AUBURN HILLS, Mich. -- Greg Kampe has been coaching at little-known Oakland longer than any of his players have been alive.
None of it prepared him for Saturday night.
His Golden Grizzlies overcame a 20-0 second-half run and stunned No. 23 Oregon 68-62 - the first win over a top-25 team in school history.
Kampe started at Oakland in 1984, when the program was still in Division II and called the Pioneers.
There have been other important moments in Oakland's 10 Division I seasons, including a 2000 win over Michigan and a victory over Alabama A&M in the 2005 NCAA tournament's play-in game, but Kampe put Saturday at the top.
"This is the most important game in my 24 years here," said an emotional Kampe. "People might say 'You beat Michigan and you won an NCAA Tournament game,' but this is the biggest."
The game was played at the Palace of Auburn Hills as the second half of a doubleheader that also included No. 9 Michigan State's 78-72 win over No. 4 Texas.
"We were the only school on the marquee that didn't have a number next to our name, but we showed people tonight how good we can be," Kampe said.
Derick Nelson led Oakland with 22 points and nine rebounds.
"This means a lot to me and to the rest of our players, but it means more to the program," Nelson said. "This is about all the players who helped bring Oakland to Division I and the players that will be here in the future."
Oakland (5-6) was only supposed to be the backdrop at a homecoming party for Oregon's two leading scorers, Detroit natives Malik Hairston and Tajuan Porter.
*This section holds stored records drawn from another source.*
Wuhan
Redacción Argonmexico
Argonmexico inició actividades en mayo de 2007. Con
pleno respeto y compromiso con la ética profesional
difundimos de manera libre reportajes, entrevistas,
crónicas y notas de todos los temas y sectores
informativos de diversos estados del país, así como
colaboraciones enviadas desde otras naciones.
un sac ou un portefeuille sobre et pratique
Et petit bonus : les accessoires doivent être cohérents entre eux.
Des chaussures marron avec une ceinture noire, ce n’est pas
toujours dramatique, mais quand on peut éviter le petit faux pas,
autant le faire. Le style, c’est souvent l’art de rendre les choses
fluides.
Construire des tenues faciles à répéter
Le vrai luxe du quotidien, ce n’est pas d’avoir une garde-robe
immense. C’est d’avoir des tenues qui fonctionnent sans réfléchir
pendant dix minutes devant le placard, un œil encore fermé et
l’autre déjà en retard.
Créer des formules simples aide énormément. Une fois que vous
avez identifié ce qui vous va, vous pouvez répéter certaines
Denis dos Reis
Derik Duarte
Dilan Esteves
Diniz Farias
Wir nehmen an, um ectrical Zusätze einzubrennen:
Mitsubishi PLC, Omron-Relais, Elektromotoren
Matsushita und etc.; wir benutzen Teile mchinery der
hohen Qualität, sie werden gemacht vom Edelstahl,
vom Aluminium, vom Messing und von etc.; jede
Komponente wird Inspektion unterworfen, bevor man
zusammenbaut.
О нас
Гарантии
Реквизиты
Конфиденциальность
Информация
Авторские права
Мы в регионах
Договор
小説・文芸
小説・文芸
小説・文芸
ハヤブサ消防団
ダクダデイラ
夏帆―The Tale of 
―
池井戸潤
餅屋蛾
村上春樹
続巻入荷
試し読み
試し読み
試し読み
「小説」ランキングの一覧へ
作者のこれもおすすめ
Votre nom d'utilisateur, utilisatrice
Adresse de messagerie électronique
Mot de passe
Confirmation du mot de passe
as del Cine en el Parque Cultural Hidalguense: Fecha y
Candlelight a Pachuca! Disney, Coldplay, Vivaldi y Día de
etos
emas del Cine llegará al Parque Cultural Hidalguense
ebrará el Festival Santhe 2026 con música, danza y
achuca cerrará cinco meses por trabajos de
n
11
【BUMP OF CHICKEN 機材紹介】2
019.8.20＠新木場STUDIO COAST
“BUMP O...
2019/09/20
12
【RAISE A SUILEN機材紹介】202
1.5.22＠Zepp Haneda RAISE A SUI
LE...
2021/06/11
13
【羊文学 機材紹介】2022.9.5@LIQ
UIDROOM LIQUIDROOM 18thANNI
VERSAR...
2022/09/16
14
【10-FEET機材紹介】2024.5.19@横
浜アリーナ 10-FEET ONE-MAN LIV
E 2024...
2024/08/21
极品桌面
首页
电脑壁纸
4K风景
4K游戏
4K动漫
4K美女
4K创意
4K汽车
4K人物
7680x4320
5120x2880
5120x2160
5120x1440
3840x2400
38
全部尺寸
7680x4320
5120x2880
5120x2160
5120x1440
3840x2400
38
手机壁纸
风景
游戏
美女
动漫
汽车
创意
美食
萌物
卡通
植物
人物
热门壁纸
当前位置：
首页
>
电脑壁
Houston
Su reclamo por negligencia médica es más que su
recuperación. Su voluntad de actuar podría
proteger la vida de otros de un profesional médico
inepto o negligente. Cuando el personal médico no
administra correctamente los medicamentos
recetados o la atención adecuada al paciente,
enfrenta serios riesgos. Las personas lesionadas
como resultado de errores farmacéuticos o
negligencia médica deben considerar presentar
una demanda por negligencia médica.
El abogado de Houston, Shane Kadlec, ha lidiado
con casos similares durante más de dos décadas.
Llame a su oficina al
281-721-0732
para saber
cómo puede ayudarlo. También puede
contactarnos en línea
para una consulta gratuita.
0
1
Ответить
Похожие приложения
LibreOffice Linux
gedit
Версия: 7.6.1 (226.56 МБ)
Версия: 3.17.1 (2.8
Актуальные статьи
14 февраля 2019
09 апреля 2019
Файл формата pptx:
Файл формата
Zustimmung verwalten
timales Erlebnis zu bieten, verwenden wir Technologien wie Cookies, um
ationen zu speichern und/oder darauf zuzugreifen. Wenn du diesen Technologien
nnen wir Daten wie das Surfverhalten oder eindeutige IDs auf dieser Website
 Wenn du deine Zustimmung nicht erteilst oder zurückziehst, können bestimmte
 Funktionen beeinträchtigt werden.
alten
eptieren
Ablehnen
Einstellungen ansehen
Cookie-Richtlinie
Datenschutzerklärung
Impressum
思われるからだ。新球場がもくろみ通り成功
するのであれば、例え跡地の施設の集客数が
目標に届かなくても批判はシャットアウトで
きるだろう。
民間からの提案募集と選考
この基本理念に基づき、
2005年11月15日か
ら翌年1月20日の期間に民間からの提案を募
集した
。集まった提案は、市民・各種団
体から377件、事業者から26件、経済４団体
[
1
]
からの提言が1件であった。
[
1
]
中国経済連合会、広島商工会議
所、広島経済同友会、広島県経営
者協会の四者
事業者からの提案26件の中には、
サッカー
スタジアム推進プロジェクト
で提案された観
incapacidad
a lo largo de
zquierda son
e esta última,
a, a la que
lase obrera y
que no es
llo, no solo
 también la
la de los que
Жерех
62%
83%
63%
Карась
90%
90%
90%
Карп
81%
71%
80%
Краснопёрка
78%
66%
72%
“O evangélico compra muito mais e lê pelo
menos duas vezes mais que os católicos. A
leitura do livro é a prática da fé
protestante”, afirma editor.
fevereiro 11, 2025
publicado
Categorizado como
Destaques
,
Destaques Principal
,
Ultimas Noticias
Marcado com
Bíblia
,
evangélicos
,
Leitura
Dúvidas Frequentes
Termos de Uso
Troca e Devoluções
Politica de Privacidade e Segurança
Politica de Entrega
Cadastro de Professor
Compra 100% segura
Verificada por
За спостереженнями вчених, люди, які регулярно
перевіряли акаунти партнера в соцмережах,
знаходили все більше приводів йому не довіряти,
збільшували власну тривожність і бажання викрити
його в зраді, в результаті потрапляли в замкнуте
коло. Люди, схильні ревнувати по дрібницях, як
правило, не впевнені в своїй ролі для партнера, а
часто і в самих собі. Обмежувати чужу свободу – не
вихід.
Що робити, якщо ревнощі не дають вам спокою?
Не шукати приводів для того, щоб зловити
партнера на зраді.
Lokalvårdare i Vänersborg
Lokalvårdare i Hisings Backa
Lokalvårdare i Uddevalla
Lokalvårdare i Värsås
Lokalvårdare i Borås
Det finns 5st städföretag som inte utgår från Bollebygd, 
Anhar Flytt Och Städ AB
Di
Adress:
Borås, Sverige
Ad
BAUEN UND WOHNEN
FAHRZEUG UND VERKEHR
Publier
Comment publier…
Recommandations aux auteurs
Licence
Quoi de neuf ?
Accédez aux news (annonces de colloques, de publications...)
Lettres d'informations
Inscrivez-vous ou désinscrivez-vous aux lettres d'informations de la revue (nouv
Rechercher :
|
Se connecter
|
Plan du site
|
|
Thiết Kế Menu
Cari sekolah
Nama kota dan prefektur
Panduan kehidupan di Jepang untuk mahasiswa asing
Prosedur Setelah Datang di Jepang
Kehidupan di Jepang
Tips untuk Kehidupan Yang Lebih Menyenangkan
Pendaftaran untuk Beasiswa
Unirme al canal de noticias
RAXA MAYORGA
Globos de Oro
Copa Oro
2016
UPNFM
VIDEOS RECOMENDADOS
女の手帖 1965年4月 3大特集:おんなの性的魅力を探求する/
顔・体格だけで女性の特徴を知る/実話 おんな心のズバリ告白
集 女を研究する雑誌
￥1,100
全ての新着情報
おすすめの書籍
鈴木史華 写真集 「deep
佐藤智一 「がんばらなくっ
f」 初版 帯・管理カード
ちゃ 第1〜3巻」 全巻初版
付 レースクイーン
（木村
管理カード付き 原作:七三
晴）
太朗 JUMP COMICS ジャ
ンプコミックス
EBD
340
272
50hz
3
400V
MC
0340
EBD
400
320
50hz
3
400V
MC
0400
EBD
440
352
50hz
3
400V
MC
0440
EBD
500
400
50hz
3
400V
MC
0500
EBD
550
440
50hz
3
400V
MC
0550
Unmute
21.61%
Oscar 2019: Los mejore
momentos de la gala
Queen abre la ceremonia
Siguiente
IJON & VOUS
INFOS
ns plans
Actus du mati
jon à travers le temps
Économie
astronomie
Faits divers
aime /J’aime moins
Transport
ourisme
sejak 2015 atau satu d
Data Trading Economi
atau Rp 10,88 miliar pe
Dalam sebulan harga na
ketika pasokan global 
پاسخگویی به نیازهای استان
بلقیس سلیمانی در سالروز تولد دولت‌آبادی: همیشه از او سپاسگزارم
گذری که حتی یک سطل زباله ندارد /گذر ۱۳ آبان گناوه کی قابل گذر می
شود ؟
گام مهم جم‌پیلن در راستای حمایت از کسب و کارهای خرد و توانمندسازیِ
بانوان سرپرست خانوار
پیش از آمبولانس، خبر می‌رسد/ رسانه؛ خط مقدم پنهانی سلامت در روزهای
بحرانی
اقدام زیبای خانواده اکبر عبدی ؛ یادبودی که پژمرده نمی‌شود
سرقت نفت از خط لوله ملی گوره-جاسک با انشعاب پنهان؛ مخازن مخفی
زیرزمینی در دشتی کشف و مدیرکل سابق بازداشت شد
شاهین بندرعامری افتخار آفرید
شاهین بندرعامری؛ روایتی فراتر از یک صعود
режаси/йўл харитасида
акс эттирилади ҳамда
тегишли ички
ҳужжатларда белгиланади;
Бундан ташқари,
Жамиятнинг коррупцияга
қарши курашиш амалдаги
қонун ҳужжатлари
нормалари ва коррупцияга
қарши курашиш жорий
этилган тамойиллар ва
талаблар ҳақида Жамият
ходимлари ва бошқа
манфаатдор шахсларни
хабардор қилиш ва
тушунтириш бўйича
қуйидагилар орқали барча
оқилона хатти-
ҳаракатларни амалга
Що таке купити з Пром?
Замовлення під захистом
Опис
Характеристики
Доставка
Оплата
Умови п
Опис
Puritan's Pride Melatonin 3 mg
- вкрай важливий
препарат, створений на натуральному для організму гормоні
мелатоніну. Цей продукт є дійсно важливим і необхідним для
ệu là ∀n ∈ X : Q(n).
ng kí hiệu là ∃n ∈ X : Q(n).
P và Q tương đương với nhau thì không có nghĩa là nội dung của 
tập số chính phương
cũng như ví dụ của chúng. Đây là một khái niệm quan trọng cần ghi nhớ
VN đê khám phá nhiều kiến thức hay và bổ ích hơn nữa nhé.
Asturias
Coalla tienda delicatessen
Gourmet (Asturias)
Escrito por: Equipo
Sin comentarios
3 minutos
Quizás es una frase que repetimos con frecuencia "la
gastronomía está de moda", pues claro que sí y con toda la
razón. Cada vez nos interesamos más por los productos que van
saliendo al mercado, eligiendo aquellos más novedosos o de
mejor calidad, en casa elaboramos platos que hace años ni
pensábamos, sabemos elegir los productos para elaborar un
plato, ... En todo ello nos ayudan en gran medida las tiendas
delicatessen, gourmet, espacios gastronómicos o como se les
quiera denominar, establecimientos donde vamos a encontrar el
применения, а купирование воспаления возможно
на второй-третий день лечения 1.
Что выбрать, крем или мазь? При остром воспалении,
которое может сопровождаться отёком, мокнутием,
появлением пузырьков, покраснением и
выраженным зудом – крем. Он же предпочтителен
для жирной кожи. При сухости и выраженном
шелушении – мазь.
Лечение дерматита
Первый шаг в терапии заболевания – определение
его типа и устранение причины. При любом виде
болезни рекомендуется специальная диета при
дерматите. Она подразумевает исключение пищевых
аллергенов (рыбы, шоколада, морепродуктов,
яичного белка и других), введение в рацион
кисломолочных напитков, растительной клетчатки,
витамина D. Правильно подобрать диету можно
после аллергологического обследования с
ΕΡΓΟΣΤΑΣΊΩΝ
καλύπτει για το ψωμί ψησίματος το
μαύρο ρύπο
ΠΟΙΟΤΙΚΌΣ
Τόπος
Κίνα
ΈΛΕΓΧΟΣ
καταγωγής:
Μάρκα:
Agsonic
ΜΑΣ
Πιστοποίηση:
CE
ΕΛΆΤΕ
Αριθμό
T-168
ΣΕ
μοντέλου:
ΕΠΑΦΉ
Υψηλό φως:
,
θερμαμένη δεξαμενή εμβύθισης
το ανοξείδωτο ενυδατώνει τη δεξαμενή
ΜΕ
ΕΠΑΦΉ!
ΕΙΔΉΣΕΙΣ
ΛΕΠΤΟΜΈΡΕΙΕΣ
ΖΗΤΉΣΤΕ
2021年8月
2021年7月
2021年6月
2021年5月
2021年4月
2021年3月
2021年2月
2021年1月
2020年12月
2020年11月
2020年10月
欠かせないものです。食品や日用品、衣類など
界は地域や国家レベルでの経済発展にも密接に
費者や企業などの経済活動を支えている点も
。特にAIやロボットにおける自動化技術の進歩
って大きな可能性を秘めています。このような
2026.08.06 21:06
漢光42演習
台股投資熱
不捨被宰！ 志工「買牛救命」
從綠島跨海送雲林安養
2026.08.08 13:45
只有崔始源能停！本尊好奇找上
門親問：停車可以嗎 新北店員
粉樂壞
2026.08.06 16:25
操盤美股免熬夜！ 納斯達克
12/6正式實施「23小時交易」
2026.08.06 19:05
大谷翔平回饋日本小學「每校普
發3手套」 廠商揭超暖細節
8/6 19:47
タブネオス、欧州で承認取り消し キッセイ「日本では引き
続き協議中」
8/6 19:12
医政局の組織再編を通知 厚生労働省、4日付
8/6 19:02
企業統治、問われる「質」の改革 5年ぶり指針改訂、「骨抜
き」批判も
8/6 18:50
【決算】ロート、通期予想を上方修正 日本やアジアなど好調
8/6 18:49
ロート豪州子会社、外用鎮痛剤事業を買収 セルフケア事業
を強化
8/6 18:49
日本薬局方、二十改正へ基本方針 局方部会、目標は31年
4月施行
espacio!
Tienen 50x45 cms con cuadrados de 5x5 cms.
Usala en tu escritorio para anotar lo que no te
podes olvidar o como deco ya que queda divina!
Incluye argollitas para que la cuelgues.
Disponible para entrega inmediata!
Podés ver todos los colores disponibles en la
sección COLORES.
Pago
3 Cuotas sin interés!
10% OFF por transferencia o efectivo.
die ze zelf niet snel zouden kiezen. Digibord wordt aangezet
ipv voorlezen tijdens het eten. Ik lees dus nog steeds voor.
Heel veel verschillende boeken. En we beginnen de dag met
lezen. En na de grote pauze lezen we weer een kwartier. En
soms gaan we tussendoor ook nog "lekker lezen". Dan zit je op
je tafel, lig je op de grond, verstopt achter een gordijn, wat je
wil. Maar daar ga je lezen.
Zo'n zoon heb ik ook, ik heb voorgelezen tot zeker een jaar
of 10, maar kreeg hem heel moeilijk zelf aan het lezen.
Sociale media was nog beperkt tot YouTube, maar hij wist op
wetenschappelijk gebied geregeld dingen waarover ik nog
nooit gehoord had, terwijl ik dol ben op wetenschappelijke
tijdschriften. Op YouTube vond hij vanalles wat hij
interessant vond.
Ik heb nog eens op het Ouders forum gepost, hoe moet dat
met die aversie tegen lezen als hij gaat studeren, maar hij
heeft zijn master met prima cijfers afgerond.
The duo won a state championship at Renaissance High School in Detroit in 2004, but struggled in their return. They average a combined 34.6 points, but had only 16 on 5-of-22 shooting against Oakland. Porter was just 1-of-9.
"It's always tough when you bring players back into their home environment for the first time, and have them play in front of all their families and friends," said Oregon coach Ernie Kent. "T.P. is usually in attack mode all the time, and tonight he looked tentative. It wasn't a good night for him."
The Ducks (8-3) were playing for the first time since losing 88-79 in overtime to Nebraska on Dec. 15.
"In these two games -- in all three of our losses -- we've gotten outworked and out-toughed," Kent said. "This is a veteran team, and we shouldn't be overlooking anyone, especially not on the road. Not the way we've been playing."
The upset looked doubtful when the Ducks used their 20-0 run to take a 46-39 lead with 14:33 left. Oakland missed nine straight shots and didn't score for nearly six minutes.
"We weren't prepared at the start of the second half," Nelson said. "We knew they were going to go on a run, and they did. After that, we just got back to what we had been doing."
The Golden Grizzlies came right back, rallying to take a 53-52 lead on Nelson's layup with 7:37 left. After a Hairston put-back, Erik Kangas hit a 3-pointer to give Oakland a two-point edge.
"For those six minutes, we were playing defense the way we are supposed to play it," Kent said. "We didn't get much from our bench, which has been a problem this year, and we didn't continue to play that way."
The margin got as high as six, but Porter's only basket of the game, a 3-pointer, tied it at 60 with three minutes left.
Nelson put Oakland back ahead with two free throws, and after Hairston was called for traveling, Johnathan Jones made it 64-60 from the line.
Porter missed a 3-pointer, then turned the ball over with 47 seconds left, forcing Oregon to start fouling.
The Golden Grizzlies missed two free throws in the final seconds, but it wasn't enough to allow the Ducks back into the game.
"It would have been great to not give up that lead and just cruise to a 15-point win, but I think this is better," Kampe said. "We played in this building, in front of 22,000 fans, and we were able to come back and beat a top-25 team after giving up a lead.